A federal prosecutor Wednesday unveiled additional parts of the affidavit the FBI used last summer to obtain a search warrant for sensitive documents at Mar-a-Lago, the private club and residence of former President Donald J. Trump in Florida , revealing some new details about how that extraordinary process had taken place.
The new sections of the affidavit suggested that prosecutors based their search, in part, on surveillance footage from cameras near a storage room in Mar-a-Lago’s basement that showed Walt Nauta, a personal aide to Mr. Trump, moving dozens of boxes in and out of the room days before federal prosecutors arrived to collect any sensitive documents still in Mr. Trump’s possession.
Much of the material in the affidavit unveiled Wednesday had already been made public in the sweeping indictment against Mr. Trump and Mr. Nauta issued in Miami last month. That indictment charged the former president with 31 counts of illegal retention of national defense information and a separate count of conspiring with Mr. Nauta to obstruct government efforts to reclaim it.
The judge who ordered the opening, Bruce E. Reinhart, had issued two previous orders opening separate portions of the warrant affidavit in response to media inquiries.
The recently revealed information included a photograph of dozens of boxes in the Mar-a-Lago warehouse, as well as detailed descriptions of various angles captured on security cameras outside the room.
« The closet door was painted gold and had no other markings on it, » wrote the FBI agent who drafted the affidavit. « The closet door is approximately halfway up the wall and can be reached via several wooden stairs. »
Echoing the indictment, the unredacted affidavit also noted that between May 24 and June 1, 2022, Mr. Nauta removed 64 boxes from the Mar-a-Lago warehouse, but only returned 25 o 30.
« The current location of the boxes removed from storage but not returned is unknown, » the affidavit said.
The newly released version of the affidavit, however, did not reveal all the reasons federal prosecutors believed sensitive documents remained in Mar-a-Lago even after two previous attempts to recover them from Mr. Trump.
In January 2022, Trump sent 15 boxes of government documents from Mar-a-Lago to the National Archives, which they found contained nearly 200 classified documents. That prompted federal prosecutors to issue a subpoena in May for any additional materials bearing classified marks still in Trump’s possession. In June 2022, after conducting what was supposed to be a diligent search of Mar-a-Lago, one of the former president’s lawyers, M. Evan Corcoran, turned over another batch of 38 classified documents to the government.
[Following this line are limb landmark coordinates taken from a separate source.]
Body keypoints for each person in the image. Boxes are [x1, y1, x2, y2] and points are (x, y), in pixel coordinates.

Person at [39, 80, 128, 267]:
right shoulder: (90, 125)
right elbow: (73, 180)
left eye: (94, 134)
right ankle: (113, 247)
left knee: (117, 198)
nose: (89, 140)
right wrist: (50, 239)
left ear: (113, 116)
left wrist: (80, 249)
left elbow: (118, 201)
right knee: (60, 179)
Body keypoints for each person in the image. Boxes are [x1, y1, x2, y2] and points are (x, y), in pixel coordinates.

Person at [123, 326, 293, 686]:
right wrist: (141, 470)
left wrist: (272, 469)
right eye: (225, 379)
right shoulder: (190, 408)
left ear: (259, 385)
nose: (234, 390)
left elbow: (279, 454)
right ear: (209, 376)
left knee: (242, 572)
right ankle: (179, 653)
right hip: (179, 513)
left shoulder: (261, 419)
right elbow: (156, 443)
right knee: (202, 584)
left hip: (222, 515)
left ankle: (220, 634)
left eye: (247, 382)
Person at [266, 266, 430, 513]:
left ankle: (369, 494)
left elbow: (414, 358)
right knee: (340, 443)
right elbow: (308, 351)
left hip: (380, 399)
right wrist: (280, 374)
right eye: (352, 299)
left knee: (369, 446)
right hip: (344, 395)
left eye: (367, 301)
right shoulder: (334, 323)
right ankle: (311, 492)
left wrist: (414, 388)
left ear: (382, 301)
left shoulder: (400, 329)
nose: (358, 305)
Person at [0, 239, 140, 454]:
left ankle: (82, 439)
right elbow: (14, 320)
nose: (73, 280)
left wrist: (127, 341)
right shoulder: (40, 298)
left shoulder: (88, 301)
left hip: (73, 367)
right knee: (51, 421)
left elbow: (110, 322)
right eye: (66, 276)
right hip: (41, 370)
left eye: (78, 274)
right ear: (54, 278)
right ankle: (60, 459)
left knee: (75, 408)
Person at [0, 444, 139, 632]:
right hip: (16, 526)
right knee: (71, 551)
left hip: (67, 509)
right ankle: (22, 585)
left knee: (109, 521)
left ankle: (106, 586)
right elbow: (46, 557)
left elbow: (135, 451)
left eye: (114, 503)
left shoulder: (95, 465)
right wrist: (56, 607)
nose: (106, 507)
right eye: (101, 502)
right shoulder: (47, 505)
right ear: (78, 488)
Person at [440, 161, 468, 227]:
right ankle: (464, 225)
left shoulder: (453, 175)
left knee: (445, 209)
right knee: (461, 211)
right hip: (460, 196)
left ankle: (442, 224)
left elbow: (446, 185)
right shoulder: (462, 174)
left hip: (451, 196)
But even after those two initial batches of documents were returned, prosecutors suspected that Trump still had more classified material at his residence in Mar-a-Lago and an adjacent area. Surveillance footage of Mr. Nauta was apparently just one piece of evidence to support this belief. A lengthy section of the affidavit following prosecutors’ claim that Mr. Trump had failed to return everything he was supposed to remain under seal.
It was Judge Reinhart who issued the warrant to search Mar-a-Lago last August, with the result that federal agents removed more than 100 documents bearing classification markings.
Judge Reinhart has also been assigned as the Magistrate Judge to prosecute Mr. Trump and Mr. Nauta. Mr. Nauta is expected to be arraigned in federal district court in Miami on Thursday.
Among the new details revealed Wednesday were that neither Mr. Corcoran nor another of Mr. Trump’s attorneys had told prosecutors that the former president had declassified any of the 38 classified documents handed over last June. That omission seemed to contradict a previous statement lawyers had made to the government, arguing that, as president, Mr. Trump had « absolute authority » to declassify any material he wanted.
The recently unredacted parts of the affidavit also say Mr Corcoran told the government he had been advised there were no classified documents « in any private office or other location in Mar-a-Lago » – a claim that the search for the property turned out to be false.
In March, a federal judge in Washington forced Mr. Corcoran to provide documents and testify before a grand jury investigating the case, bypassing the usual protections of attorney-client privilege because he believed Mr. Trump misled Mr. Corcoran about where Sensitive records have been kept at Mar-a-Lago.